**Problem details**
Return each line of the records with nothing changed, pictures excepted.

**Records**
====
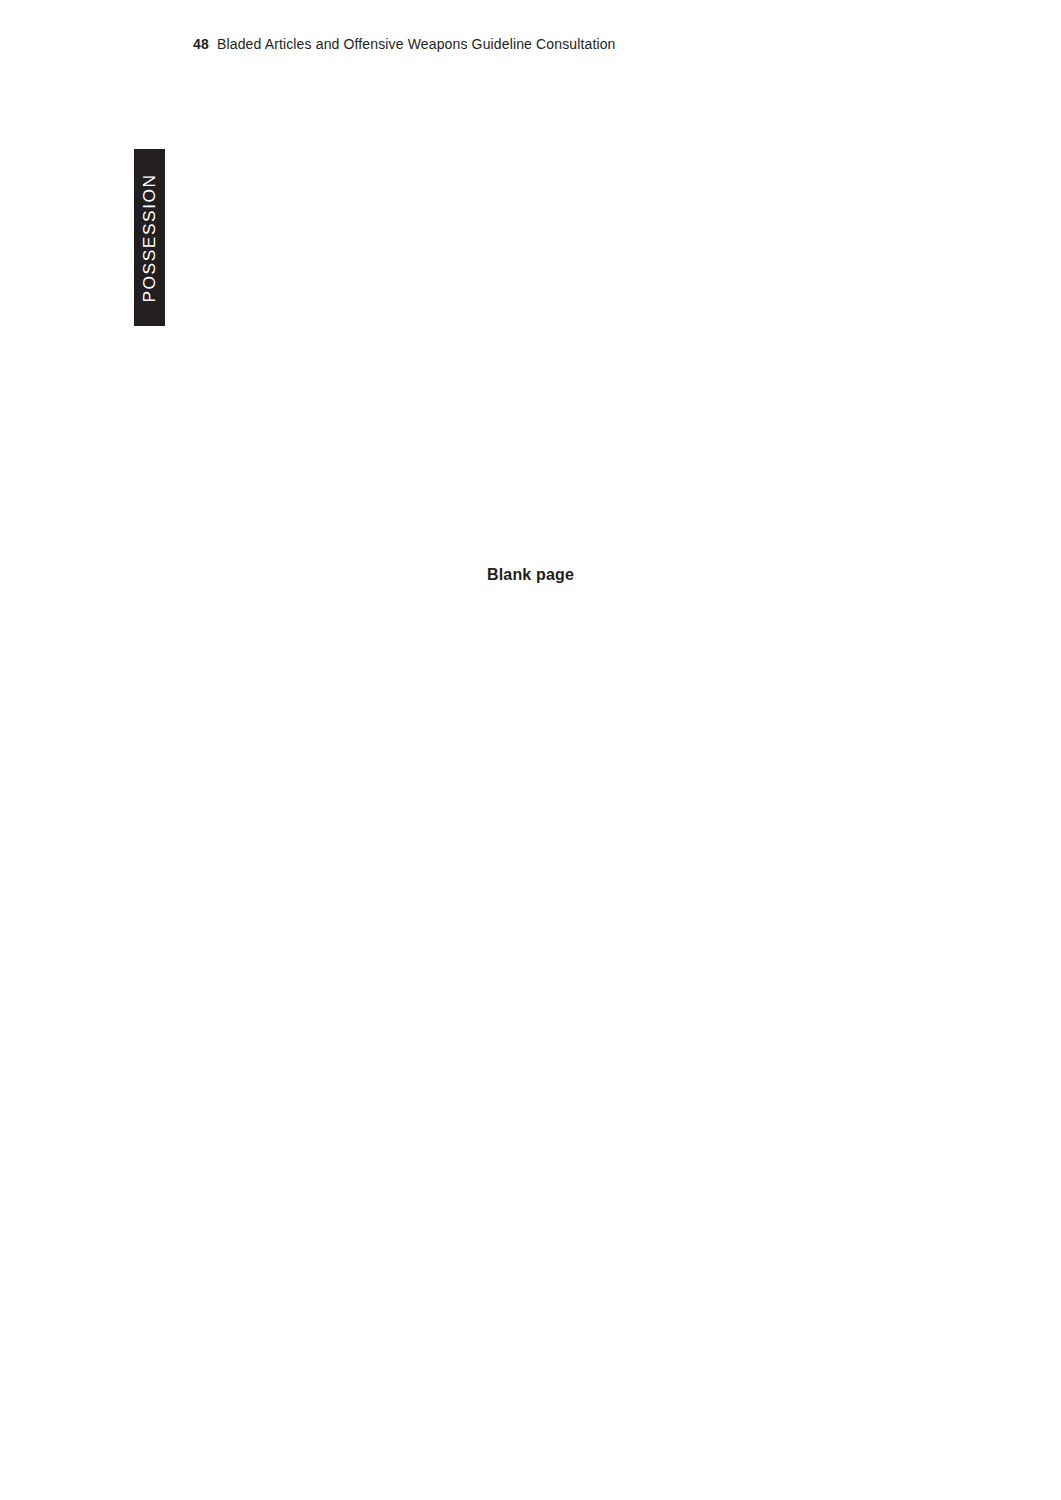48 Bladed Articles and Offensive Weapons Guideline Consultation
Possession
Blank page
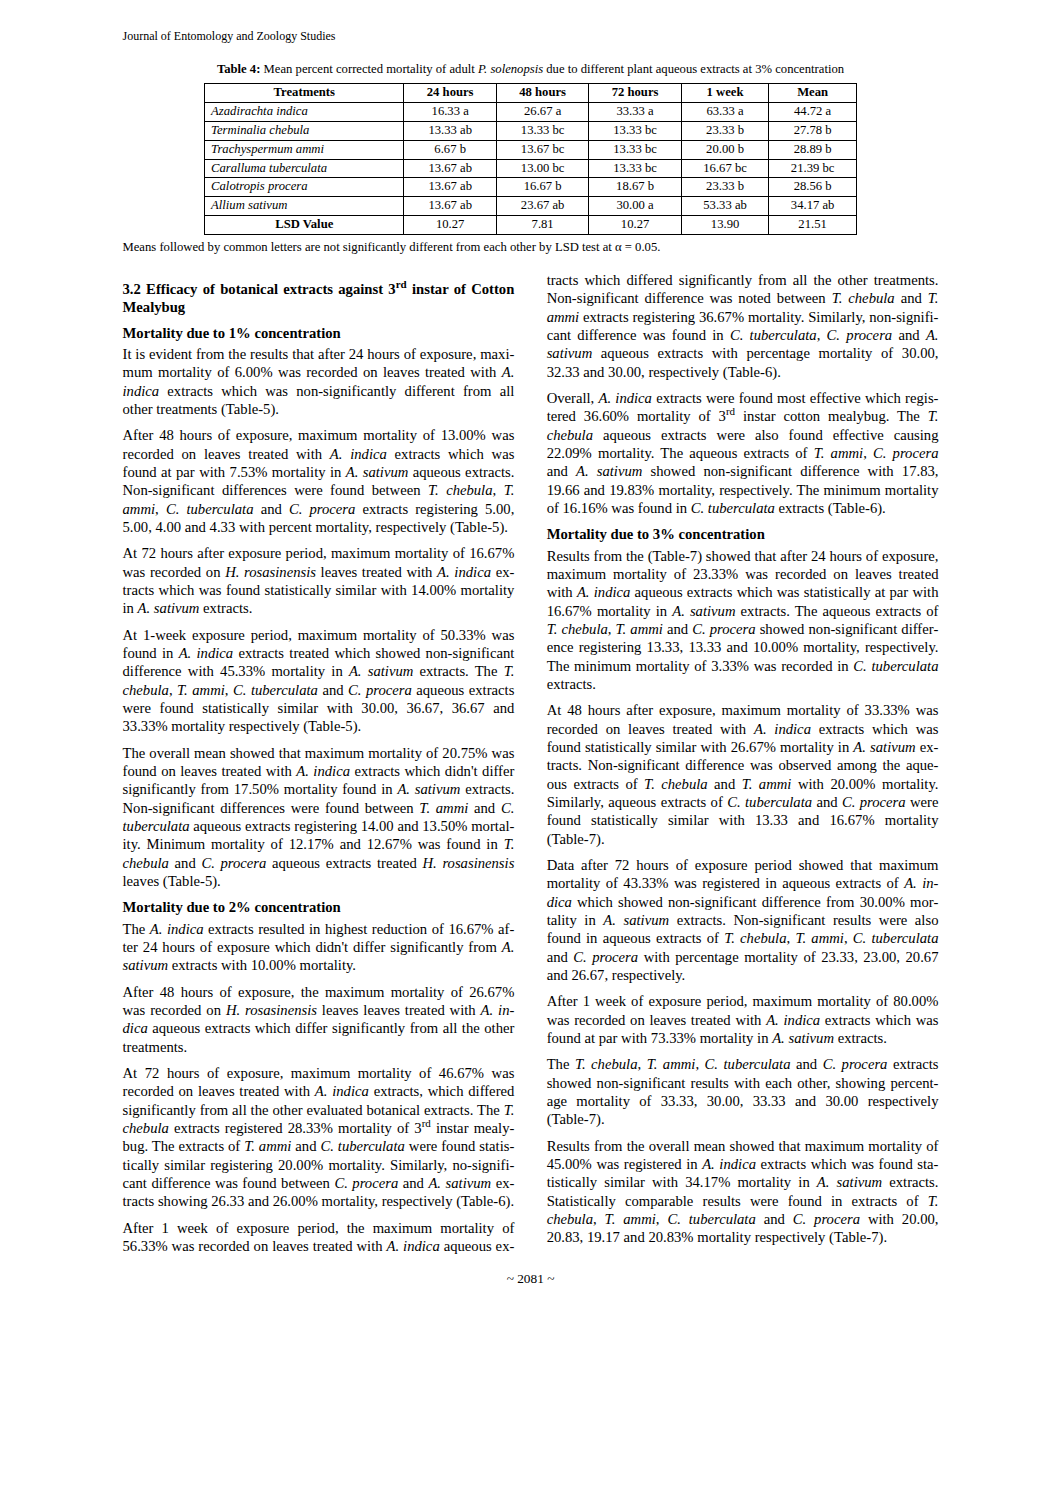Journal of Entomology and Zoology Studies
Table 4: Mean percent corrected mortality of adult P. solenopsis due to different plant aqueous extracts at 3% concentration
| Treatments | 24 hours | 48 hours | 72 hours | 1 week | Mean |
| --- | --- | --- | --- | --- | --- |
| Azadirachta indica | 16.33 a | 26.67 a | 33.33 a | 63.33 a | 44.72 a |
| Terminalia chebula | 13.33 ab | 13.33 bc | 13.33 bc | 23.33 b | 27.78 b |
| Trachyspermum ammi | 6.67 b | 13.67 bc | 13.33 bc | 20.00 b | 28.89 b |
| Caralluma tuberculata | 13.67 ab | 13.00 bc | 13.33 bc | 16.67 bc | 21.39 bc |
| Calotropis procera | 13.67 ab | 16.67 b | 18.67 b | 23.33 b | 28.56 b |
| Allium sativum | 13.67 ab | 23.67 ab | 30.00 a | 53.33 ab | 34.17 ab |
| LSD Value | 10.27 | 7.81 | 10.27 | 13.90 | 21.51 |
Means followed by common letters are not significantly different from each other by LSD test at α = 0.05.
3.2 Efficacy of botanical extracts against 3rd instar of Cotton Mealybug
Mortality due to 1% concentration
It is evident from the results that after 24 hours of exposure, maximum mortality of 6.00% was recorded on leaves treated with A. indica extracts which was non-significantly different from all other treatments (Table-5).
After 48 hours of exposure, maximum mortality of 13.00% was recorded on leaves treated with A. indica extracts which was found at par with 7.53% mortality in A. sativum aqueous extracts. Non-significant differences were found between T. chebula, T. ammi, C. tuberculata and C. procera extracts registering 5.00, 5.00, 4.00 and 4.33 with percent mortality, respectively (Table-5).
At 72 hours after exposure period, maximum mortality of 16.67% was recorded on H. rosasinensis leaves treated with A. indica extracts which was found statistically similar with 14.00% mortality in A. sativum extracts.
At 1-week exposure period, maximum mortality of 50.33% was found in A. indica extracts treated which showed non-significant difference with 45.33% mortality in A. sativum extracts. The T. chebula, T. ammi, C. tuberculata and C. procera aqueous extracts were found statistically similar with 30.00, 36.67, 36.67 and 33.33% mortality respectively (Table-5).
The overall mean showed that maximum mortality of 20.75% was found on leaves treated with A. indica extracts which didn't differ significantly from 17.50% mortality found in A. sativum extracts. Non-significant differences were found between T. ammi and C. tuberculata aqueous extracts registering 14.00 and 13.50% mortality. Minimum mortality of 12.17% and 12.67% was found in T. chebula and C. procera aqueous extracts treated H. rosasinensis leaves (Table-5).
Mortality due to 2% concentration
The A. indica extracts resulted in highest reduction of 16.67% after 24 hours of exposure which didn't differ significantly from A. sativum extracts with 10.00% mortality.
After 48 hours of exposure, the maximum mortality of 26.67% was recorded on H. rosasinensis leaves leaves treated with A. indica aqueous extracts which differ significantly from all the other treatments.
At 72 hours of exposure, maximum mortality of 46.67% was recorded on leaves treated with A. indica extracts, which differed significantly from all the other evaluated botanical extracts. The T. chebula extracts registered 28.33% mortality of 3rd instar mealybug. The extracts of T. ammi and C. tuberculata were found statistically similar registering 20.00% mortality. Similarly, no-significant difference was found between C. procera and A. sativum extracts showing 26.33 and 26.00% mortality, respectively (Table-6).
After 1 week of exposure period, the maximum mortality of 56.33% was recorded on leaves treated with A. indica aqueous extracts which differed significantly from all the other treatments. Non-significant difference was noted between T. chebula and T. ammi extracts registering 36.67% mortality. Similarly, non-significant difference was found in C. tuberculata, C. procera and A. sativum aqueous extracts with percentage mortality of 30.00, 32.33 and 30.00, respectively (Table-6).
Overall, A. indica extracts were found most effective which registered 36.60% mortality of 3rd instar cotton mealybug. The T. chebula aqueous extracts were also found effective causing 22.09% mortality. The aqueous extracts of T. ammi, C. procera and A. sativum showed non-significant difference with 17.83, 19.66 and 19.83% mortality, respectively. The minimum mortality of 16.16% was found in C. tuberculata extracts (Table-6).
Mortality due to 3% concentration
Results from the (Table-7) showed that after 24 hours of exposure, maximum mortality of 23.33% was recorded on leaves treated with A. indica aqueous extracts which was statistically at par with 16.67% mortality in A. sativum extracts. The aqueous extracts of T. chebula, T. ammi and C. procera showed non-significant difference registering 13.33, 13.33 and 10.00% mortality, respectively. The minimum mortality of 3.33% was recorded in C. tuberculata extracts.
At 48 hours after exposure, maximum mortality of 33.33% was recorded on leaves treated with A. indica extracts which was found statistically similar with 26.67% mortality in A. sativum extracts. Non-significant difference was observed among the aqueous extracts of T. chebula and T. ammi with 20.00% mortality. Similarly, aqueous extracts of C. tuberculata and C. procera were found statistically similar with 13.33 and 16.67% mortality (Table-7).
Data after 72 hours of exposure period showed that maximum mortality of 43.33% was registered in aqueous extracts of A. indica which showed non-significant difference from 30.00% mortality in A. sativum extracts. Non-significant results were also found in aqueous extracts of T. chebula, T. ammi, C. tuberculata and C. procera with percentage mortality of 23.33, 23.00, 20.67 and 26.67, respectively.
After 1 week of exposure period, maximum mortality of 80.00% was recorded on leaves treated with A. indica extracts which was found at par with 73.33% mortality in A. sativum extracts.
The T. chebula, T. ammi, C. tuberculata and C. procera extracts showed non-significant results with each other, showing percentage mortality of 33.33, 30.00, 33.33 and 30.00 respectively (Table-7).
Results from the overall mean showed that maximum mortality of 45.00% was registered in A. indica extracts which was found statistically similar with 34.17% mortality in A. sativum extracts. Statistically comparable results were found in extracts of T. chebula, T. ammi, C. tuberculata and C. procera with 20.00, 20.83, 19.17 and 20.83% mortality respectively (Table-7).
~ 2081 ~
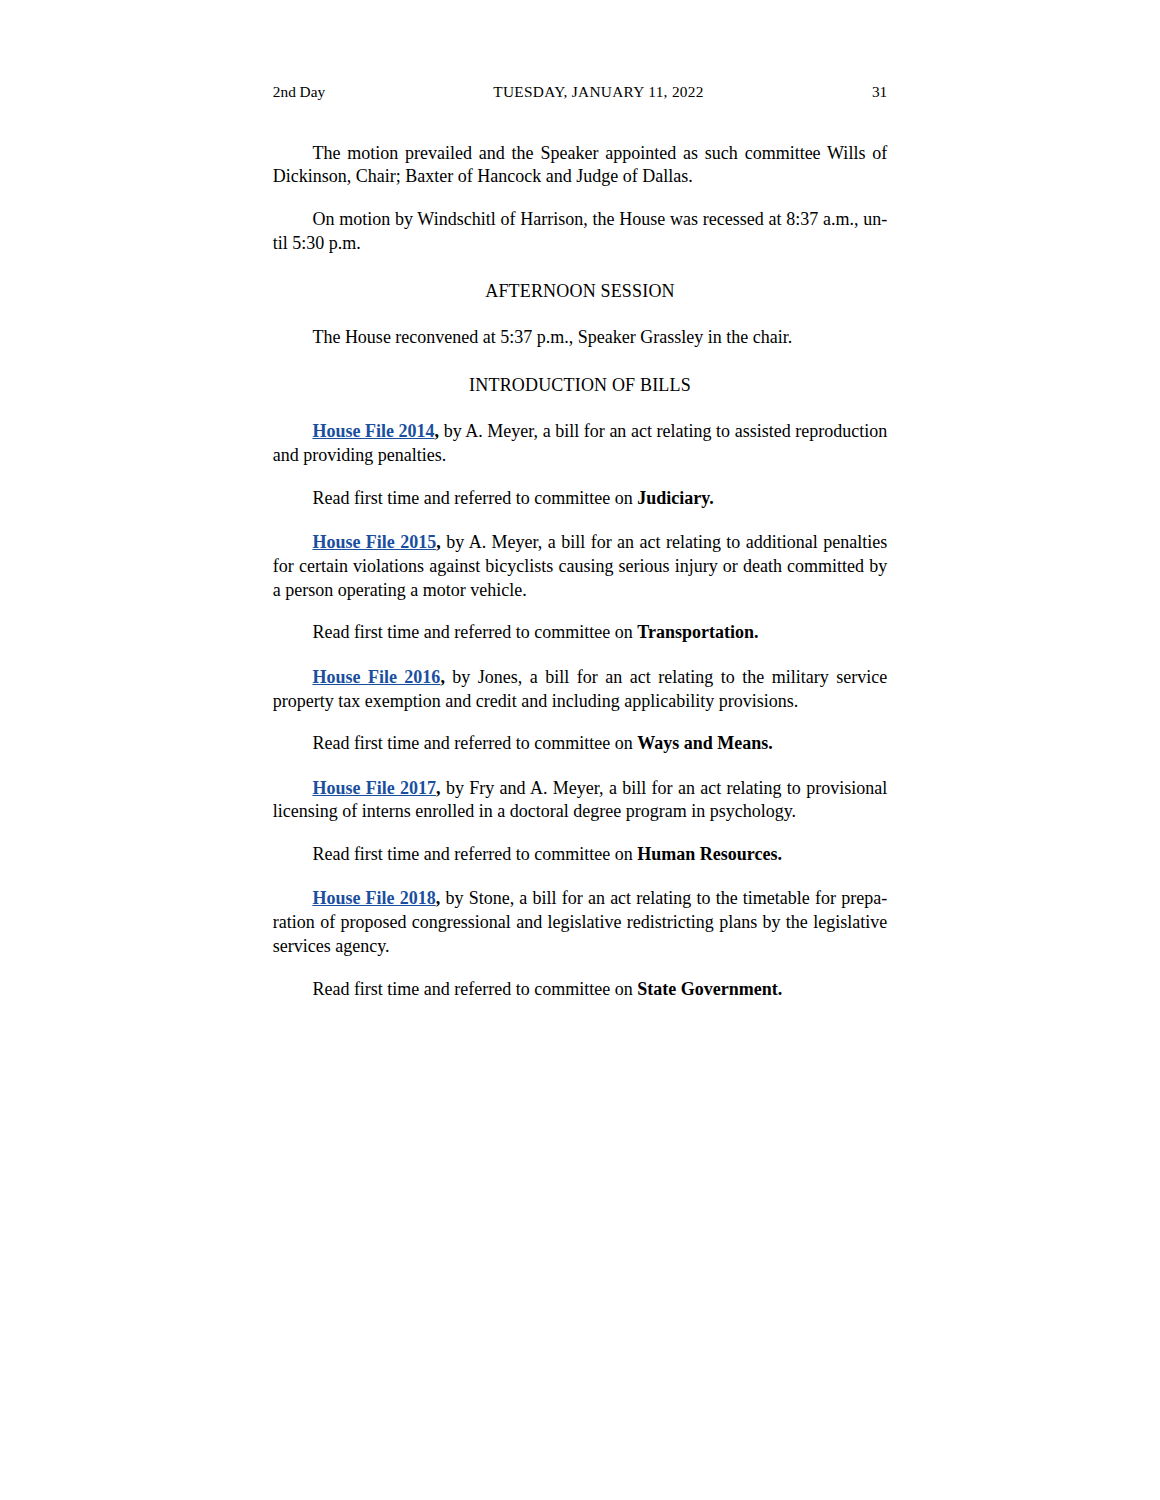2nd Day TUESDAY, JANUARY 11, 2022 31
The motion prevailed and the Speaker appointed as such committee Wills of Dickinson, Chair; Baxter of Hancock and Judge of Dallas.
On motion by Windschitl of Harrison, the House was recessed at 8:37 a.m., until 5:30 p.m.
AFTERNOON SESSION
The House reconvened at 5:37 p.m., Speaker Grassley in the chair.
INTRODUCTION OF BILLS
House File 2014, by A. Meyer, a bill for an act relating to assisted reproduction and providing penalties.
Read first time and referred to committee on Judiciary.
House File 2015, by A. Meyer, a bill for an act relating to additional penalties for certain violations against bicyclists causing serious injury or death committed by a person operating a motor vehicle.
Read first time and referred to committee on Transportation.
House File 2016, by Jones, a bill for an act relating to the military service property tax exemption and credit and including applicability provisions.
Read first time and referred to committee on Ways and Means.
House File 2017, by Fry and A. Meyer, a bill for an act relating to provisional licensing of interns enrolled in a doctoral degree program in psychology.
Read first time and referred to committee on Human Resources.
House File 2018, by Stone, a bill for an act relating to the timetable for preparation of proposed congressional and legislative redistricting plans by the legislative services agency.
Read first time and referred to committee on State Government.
====
**Solution to the exercise**
48 Bladed Articles and Offensive Weapons Guideline Consultation
Possession
Blank page
Journal of Entomology and Zoology Studies
Table 4: Mean percent corrected mortality of adult P. solenopsis due to different plant aqueous extracts at 3% concentration
| Treatments | 24 hours | 48 hours | 72 hours | 1 week | Mean |
| --- | --- | --- | --- | --- | --- |
| Azadirachta indica | 16.33 a | 26.67 a | 33.33 a | 63.33 a | 44.72 a |
| Terminalia chebula | 13.33 ab | 13.33 bc | 13.33 bc | 23.33 b | 27.78 b |
| Trachyspermum ammi | 6.67 b | 13.67 bc | 13.33 bc | 20.00 b | 28.89 b |
| Caralluma tuberculata | 13.67 ab | 13.00 bc | 13.33 bc | 16.67 bc | 21.39 bc |
| Calotropis procera | 13.67 ab | 16.67 b | 18.67 b | 23.33 b | 28.56 b |
| Allium sativum | 13.67 ab | 23.67 ab | 30.00 a | 53.33 ab | 34.17 ab |
| LSD Value | 10.27 | 7.81 | 10.27 | 13.90 | 21.51 |
Means followed by common letters are not significantly different from each other by LSD test at α = 0.05.
3.2 Efficacy of botanical extracts against 3rd instar of Cotton Mealybug
Mortality due to 1% concentration
It is evident from the results that after 24 hours of exposure, maximum mortality of 6.00% was recorded on leaves treated with A. indica extracts which was non-significantly different from all other treatments (Table-5).
After 48 hours of exposure, maximum mortality of 13.00% was recorded on leaves treated with A. indica extracts which was found at par with 7.53% mortality in A. sativum aqueous extracts. Non-significant differences were found between T. chebula, T. ammi, C. tuberculata and C. procera extracts registering 5.00, 5.00, 4.00 and 4.33 with percent mortality, respectively (Table-5).
At 72 hours after exposure period, maximum mortality of 16.67% was recorded on H. rosasinensis leaves treated with A. indica extracts which was found statistically similar with 14.00% mortality in A. sativum extracts.
At 1-week exposure period, maximum mortality of 50.33% was found in A. indica extracts treated which showed non-significant difference with 45.33% mortality in A. sativum extracts. The T. chebula, T. ammi, C. tuberculata and C. procera aqueous extracts were found statistically similar with 30.00, 36.67, 36.67 and 33.33% mortality respectively (Table-5).
The overall mean showed that maximum mortality of 20.75% was found on leaves treated with A. indica extracts which didn't differ significantly from 17.50% mortality found in A. sativum extracts. Non-significant differences were found between T. ammi and C. tuberculata aqueous extracts registering 14.00 and 13.50% mortality. Minimum mortality of 12.17% and 12.67% was found in T. chebula and C. procera aqueous extracts treated H. rosasinensis leaves (Table-5).
Mortality due to 2% concentration
The A. indica extracts resulted in highest reduction of 16.67% after 24 hours of exposure which didn't differ significantly from A. sativum extracts with 10.00% mortality.
After 48 hours of exposure, the maximum mortality of 26.67% was recorded on H. rosasinensis leaves leaves treated with A. indica aqueous extracts which differ significantly from all the other treatments.
At 72 hours of exposure, maximum mortality of 46.67% was recorded on leaves treated with A. indica extracts, which differed significantly from all the other evaluated botanical extracts. The T. chebula extracts registered 28.33% mortality of 3rd instar mealybug. The extracts of T. ammi and C. tuberculata were found statistically similar registering 20.00% mortality. Similarly, no-significant difference was found between C. procera and A. sativum extracts showing 26.33 and 26.00% mortality, respectively (Table-6).
After 1 week of exposure period, the maximum mortality of 56.33% was recorded on leaves treated with A. indica aqueous extracts which differed significantly from all the other treatments. Non-significant difference was noted between T. chebula and T. ammi extracts registering 36.67% mortality. Similarly, non-significant difference was found in C. tuberculata, C. procera and A. sativum aqueous extracts with percentage mortality of 30.00, 32.33 and 30.00, respectively (Table-6).
Overall, A. indica extracts were found most effective which registered 36.60% mortality of 3rd instar cotton mealybug. The T. chebula aqueous extracts were also found effective causing 22.09% mortality. The aqueous extracts of T. ammi, C. procera and A. sativum showed non-significant difference with 17.83, 19.66 and 19.83% mortality, respectively. The minimum mortality of 16.16% was found in C. tuberculata extracts (Table-6).
Mortality due to 3% concentration
Results from the (Table-7) showed that after 24 hours of exposure, maximum mortality of 23.33% was recorded on leaves treated with A. indica aqueous extracts which was statistically at par with 16.67% mortality in A. sativum extracts. The aqueous extracts of T. chebula, T. ammi and C. procera showed non-significant difference registering 13.33, 13.33 and 10.00% mortality, respectively. The minimum mortality of 3.33% was recorded in C. tuberculata extracts.
At 48 hours after exposure, maximum mortality of 33.33% was recorded on leaves treated with A. indica extracts which was found statistically similar with 26.67% mortality in A. sativum extracts. Non-significant difference was observed among the aqueous extracts of T. chebula and T. ammi with 20.00% mortality. Similarly, aqueous extracts of C. tuberculata and C. procera were found statistically similar with 13.33 and 16.67% mortality (Table-7).
Data after 72 hours of exposure period showed that maximum mortality of 43.33% was registered in aqueous extracts of A. indica which showed non-significant difference from 30.00% mortality in A. sativum extracts. Non-significant results were also found in aqueous extracts of T. chebula, T. ammi, C. tuberculata and C. procera with percentage mortality of 23.33, 23.00, 20.67 and 26.67, respectively.
After 1 week of exposure period, maximum mortality of 80.00% was recorded on leaves treated with A. indica extracts which was found at par with 73.33% mortality in A. sativum extracts.
The T. chebula, T. ammi, C. tuberculata and C. procera extracts showed non-significant results with each other, showing percentage mortality of 33.33, 30.00, 33.33 and 30.00 respectively (Table-7).
Results from the overall mean showed that maximum mortality of 45.00% was registered in A. indica extracts which was found statistically similar with 34.17% mortality in A. sativum extracts. Statistically comparable results were found in extracts of T. chebula, T. ammi, C. tuberculata and C. procera with 20.00, 20.83, 19.17 and 20.83% mortality respectively (Table-7).
~ 2081 ~
2nd Day TUESDAY, JANUARY 11, 2022 31
The motion prevailed and the Speaker appointed as such committee Wills of Dickinson, Chair; Baxter of Hancock and Judge of Dallas.
On motion by Windschitl of Harrison, the House was recessed at 8:37 a.m., until 5:30 p.m.
AFTERNOON SESSION
The House reconvened at 5:37 p.m., Speaker Grassley in the chair.
INTRODUCTION OF BILLS
House File 2014, by A. Meyer, a bill for an act relating to assisted reproduction and providing penalties.
Read first time and referred to committee on Judiciary.
House File 2015, by A. Meyer, a bill for an act relating to additional penalties for certain violations against bicyclists causing serious injury or death committed by a person operating a motor vehicle.
Read first time and referred to committee on Transportation.
House File 2016, by Jones, a bill for an act relating to the military service property tax exemption and credit and including applicability provisions.
Read first time and referred to committee on Ways and Means.
House File 2017, by Fry and A. Meyer, a bill for an act relating to provisional licensing of interns enrolled in a doctoral degree program in psychology.
Read first time and referred to committee on Human Resources.
House File 2018, by Stone, a bill for an act relating to the timetable for preparation of proposed congressional and legislative redistricting plans by the legislative services agency.
Read first time and referred to committee on State Government.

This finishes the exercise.